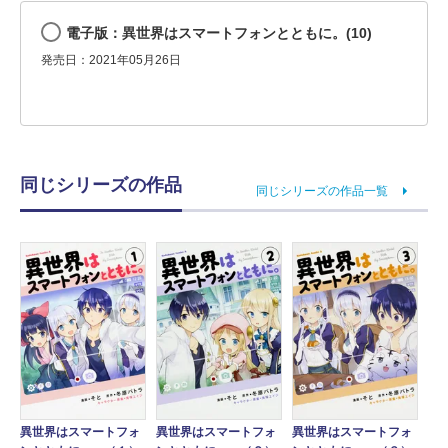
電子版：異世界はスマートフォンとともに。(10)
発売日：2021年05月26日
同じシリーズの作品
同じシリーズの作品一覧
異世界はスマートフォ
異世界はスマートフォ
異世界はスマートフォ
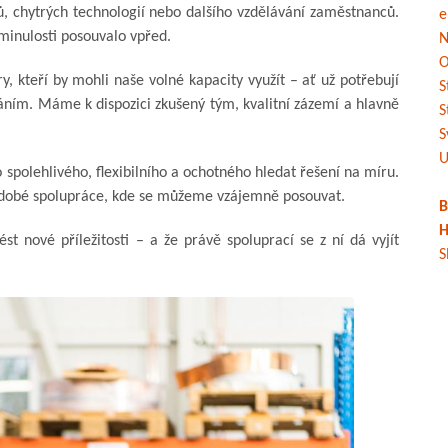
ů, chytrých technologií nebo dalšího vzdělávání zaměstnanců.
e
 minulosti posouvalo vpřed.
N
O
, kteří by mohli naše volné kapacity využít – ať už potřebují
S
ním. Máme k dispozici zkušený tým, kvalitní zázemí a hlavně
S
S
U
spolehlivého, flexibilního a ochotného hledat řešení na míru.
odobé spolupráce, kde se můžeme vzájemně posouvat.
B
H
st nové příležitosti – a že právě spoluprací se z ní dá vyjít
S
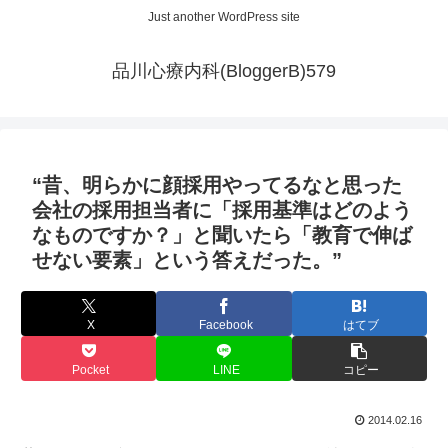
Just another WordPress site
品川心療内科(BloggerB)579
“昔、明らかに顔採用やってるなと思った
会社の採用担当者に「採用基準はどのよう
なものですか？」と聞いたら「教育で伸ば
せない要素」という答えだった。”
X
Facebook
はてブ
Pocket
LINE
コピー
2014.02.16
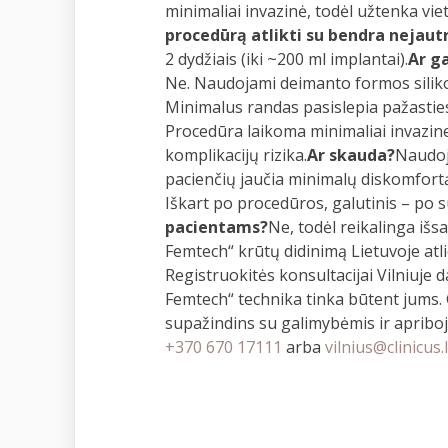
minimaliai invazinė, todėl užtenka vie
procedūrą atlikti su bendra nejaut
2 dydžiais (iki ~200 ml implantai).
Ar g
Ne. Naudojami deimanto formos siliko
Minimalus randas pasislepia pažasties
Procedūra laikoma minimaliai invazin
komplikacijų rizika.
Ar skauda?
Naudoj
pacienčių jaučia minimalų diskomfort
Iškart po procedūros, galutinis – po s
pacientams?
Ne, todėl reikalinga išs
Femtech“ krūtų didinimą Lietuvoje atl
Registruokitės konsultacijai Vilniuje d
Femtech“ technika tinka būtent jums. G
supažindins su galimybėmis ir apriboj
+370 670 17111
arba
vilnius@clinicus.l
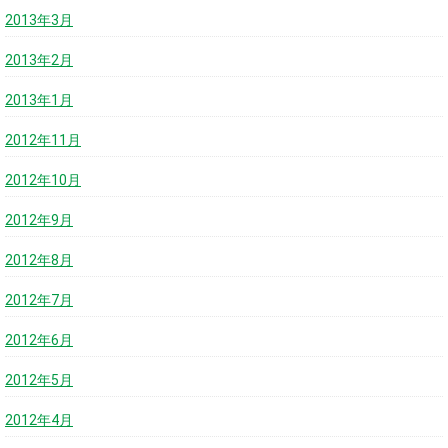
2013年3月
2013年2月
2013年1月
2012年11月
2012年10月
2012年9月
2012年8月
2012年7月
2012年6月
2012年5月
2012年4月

• • • •

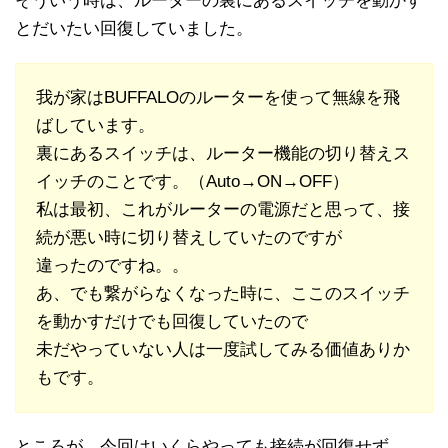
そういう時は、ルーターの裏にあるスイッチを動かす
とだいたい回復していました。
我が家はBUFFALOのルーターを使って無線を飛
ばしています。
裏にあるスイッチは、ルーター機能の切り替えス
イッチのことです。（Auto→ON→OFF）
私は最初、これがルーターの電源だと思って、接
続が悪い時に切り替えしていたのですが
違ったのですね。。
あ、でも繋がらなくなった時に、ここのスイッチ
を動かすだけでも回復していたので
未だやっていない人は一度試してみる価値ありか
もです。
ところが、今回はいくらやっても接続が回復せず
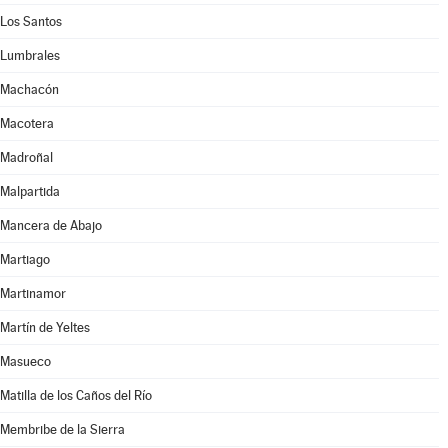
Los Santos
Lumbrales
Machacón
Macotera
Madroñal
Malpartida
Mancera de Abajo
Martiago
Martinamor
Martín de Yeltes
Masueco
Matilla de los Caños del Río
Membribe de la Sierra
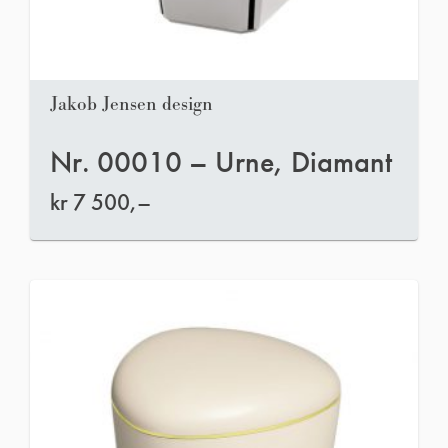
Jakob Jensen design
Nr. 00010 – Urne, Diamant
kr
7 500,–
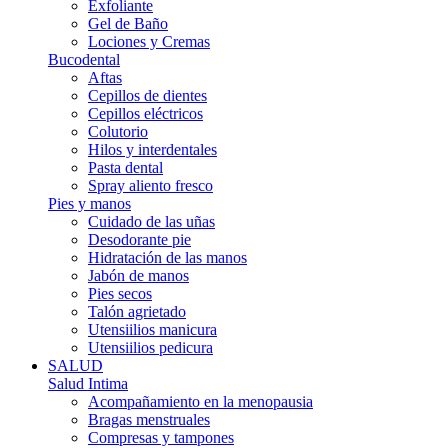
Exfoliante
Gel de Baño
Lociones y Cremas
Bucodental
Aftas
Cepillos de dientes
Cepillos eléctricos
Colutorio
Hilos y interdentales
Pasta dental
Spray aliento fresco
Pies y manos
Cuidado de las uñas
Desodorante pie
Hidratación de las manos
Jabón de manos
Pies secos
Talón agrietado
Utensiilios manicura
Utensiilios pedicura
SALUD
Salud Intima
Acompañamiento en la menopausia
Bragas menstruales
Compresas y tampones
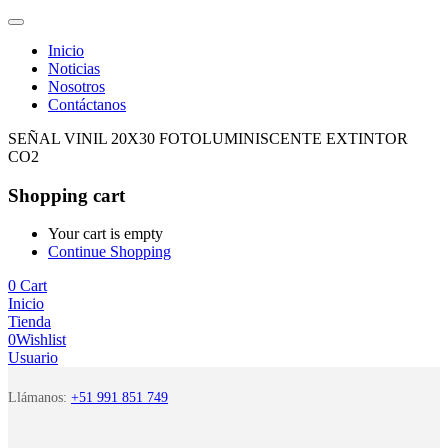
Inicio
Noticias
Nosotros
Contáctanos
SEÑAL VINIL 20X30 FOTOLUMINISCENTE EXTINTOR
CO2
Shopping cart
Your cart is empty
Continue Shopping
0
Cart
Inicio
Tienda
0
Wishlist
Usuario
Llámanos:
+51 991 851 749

• • • •

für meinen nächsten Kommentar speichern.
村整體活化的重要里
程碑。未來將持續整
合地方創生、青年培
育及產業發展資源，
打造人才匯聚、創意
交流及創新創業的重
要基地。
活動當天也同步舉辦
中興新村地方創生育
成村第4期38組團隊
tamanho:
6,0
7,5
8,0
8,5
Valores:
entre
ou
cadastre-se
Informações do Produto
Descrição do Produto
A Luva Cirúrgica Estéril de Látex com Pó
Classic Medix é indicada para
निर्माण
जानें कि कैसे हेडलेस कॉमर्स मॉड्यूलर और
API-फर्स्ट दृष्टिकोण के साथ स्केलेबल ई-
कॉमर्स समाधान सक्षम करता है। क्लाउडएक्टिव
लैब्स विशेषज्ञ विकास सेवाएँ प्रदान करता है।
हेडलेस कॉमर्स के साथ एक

• • • •

> **EXERCISE DETAILS**: Go through the data, and copy each line in which the word "Femtech" appears.

> **FINAL ANSWER**:
Femtech“ krūtų didinimą Lietuvoje atl
Femtech“ technika tinka būtent jums. G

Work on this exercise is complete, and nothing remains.